**Text provided:**
Dr. Maryam Kia-Keating’s collection of children’s photographs open a window into the lives and experiences of immigrant and refugee youth. In the context of a growing immigrant population in the United States, Kia-Keating is three years into a research project that she hopes will help educators, youth-based organizations, and psychologists understand the lives of these young newcomers, illuminating their struggles with acculturation, adjustment and mental health, as well as their resilience in terms of indicators such as self-efficacy, hope, meaning-making, sense of belonging, and social agency. Funded by the Alliance Healthcare Foundation, Kia-Keating has been working closely with the AjA Project (www.ajaproject.org), an international non-profit organization, who besides teaching photography to the students in afterschool programs, also exhibits the students’ work in community settings, with a focus on impacting both individual self-efficacy as well as broader social change, by positively impacting the communities in which the students live.
Kia-Keating and her AjA team have adopted a mixed methods approach to studying the youth in the participatory photography program, both examining quantitative psychosocial variables over time, as well as conducting in-depth qualitative interviews using the photographs as a tool to learn about the children’s experiences. They’re studying a multiethnic group of 87 middle and high school students, participating in one of four afterschool programs in San Diego public schools and an inner-city housing project. Students originate from a variety of countries spanning the globe including Somalia, Uganda, Sudan, Iraq, Afghanistan, Burma, Mexico, and the Marshall Islands.
Kia-Keating turned to the students’ visual narratives (i.e., their photographs) to enrich their verbal narratives (i.e., their in-depth qualitative interviews). Students chose a photograph that represented each of seven concepts: themselves, their family, their old home, the experience of migration, their new community, their sense of belonging, and their hopes for the future. They then used the visual depictions to create meaningful autobiographical accounts of their experiences. Her team, now fine-tuning the analyses of these data, looks for thematic premises that help to elucidate the children’s transformations, beliefs, fears, challenges, representations, and meaning-making.

**Required actions:**
a) Reproduce the passage on the youth photography research word for word, starting with the words "Kia-Keating and her" and ending after the words "the Marshall Islands.".
b) Continue the passage on the youth photography research, picking up right after its final sentence.

**Extracted data:**
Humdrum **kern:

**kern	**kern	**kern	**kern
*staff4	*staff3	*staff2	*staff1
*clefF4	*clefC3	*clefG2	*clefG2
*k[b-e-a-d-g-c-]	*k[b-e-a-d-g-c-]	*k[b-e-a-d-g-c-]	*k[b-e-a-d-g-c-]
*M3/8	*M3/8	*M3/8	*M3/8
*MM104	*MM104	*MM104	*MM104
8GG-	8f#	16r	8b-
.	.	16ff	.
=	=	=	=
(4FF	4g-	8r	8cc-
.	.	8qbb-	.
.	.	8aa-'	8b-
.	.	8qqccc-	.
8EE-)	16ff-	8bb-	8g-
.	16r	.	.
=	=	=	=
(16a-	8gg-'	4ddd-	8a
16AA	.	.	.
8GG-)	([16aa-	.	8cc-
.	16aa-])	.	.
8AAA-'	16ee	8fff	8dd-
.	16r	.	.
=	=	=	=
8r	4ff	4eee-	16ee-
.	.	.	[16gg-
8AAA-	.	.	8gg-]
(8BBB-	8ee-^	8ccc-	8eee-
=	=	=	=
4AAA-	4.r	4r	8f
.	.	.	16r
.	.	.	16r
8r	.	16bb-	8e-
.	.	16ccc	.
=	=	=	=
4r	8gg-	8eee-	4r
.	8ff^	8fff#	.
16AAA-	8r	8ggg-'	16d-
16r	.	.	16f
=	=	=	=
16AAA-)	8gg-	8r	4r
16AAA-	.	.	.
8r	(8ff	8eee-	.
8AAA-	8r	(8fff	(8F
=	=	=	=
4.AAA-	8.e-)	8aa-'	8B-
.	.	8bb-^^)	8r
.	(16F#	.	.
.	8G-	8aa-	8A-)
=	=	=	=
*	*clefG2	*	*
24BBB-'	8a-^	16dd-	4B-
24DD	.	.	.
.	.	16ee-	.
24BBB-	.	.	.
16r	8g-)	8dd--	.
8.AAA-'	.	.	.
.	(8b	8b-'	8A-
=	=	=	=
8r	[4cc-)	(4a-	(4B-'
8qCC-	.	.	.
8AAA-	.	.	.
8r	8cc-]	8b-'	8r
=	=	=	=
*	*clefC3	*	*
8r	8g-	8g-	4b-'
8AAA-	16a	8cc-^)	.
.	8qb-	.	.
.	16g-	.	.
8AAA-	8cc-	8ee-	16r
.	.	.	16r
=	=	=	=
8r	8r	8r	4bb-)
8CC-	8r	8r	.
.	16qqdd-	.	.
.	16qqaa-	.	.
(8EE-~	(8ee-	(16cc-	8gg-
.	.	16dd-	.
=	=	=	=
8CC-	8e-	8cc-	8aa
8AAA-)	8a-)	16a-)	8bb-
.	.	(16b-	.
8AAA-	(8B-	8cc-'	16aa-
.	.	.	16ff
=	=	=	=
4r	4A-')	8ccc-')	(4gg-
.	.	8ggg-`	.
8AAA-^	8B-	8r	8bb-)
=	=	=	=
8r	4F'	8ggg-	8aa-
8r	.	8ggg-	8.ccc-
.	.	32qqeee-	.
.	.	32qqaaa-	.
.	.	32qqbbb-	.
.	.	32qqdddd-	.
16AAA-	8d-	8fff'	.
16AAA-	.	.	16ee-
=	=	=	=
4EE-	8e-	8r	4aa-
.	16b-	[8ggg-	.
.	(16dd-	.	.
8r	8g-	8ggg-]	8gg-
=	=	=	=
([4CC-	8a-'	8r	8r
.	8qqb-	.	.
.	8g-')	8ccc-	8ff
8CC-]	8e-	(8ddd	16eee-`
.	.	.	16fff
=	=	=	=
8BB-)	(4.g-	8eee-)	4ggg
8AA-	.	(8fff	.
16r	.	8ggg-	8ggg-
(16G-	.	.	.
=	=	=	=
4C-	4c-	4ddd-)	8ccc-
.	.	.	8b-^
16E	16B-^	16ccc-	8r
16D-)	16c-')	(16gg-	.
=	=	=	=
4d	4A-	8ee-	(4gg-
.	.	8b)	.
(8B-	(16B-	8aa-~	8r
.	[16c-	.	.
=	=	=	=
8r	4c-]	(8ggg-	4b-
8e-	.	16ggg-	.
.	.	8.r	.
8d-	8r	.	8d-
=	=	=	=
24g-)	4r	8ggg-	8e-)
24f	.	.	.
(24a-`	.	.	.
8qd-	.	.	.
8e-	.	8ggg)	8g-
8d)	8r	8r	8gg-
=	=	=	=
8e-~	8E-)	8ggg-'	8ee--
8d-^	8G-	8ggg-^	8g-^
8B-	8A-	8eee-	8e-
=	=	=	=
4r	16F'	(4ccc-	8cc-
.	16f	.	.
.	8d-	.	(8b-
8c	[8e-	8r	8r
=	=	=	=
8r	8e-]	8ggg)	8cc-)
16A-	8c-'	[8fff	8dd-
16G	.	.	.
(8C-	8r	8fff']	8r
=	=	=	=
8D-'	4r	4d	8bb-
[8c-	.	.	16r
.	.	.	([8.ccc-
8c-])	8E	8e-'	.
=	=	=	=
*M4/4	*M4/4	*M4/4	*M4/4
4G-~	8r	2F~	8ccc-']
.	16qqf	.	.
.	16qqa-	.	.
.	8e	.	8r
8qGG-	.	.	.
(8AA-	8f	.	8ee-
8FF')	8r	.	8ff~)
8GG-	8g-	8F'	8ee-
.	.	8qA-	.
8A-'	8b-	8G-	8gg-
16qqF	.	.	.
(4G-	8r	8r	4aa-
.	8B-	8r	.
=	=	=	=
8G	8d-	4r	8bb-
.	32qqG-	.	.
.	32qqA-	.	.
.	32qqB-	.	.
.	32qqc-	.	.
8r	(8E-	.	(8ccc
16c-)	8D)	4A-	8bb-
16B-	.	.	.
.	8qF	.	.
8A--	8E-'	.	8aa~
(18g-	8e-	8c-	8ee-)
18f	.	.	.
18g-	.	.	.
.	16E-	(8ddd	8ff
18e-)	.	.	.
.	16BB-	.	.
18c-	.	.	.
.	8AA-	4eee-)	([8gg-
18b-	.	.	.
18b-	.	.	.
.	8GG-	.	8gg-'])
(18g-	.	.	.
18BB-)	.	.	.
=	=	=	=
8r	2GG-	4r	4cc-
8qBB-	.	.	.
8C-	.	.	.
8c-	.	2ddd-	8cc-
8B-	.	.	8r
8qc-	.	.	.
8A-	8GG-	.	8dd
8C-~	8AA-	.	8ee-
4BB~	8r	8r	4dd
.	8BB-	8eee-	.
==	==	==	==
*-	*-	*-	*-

**Answers to the exercises:**
a)
Kia-Keating and her AjA team have adopted a mixed methods approach to studying the youth in the participatory photography program, both examining quantitative psychosocial variables over time, as well as conducting in-depth qualitative interviews using the photographs as a tool to learn about the children’s experiences. They’re studying a multiethnic group of 87 middle and high school students, participating in one of four afterschool programs in San Diego public schools and an inner-city housing project. Students originate from a variety of countries spanning the globe including Somalia, Uganda, Sudan, Iraq, Afghanistan, Burma, Mexico, and the Marshall Islands.

b)
Out of several hundred photographs, Zemar, a 14-year old male from Afghanistan, chose a photograph of himself buried to his neck in sand as the one that best depicted himself. In the photograph, his face is turned to the side and he is squinting uncomfortably because of the sand going into his eyes. It is not the first photograph you might assume a teenager would choose to represent himself. Zemar’s unexpected explanation brought insight and provided a lesson: “when I take this picture, it shows me I have to be much better than that.” The day of the photograph, his friends had buried him under the sand and he was trapped there until his sister came to his rescue. Zemar started to question the influence of his friends, and described the transformation that took place: “It shows me how I was and how I am now…much better than that there.” The photograph not only provided him with a metaphor for his vulnerability and discontent, but served as a continual and tangible reminder for him to maintain the positive changes in his life, a motivator to stay out of trouble, and to make careful choices.
The goal of Kia-Keating’s project is to help educators and psychologists gain a greater understanding of immigrant and refugee children’s perspectives about their lives and experiences, their struggles and successes, and inform future educational programs and mental health interventions.
This work is being presented at the Harvard University Cultural Agents Initiative (www.culturalagents.org) conference called “Visible Rights: Participatory Photography by and for Children/Youth” and during a panel focused on “Looking Behind the Lens: Participatory Photography in Research and Intervention With Diverse Youth” at the 2008 Society for Research on Adolescence conference in Chicago. Kia-Keating’s presentation is titled “Visualizing the Narrative of Displacement: Participatory Photography with Refugee and Immigrant Young Adolescents.”
Photo Caption:
This photo depicts the AjA Project’s current community exhibition, placing large-scale photographs taken by middle school students on city streets, to illuminate public spaces and open up dialogue about immigrants and refugees in the communities where they reside.